Task requirements
Your task is to transcribe the entries below exactly, beginning with the line containing "I looked through" and ending with the final line, and to add nothing else.

▬▬▬

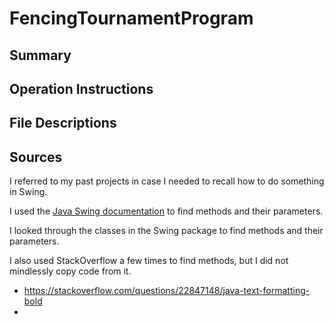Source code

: # FencingTournamentProgram

## Summary

## Operation Instructions

## File Descriptions

## Sources
I referred to my past projects in case I needed to recall how to do something in Swing.

I used the [Java Swing documentation](https://docs.oracle.com/javase/7/docs/api/javax/swing/package-summary.html) to find methods and their parameters.

I looked through the classes in the Swing package to find methods and their parameters.

I also used StackOverflow a few times to find methods, but I did not mindlessly copy code from it.
* https://stackoverflow.com/questions/22847148/java-text-formatting-bold
*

▬▬▬

Output for this task
I looked through the classes in the Swing package to find methods and their parameters.

I also used StackOverflow a few times to find methods, but I did not mindlessly copy code from it.
* https://stackoverflow.com/questions/22847148/java-text-formatting-bold
*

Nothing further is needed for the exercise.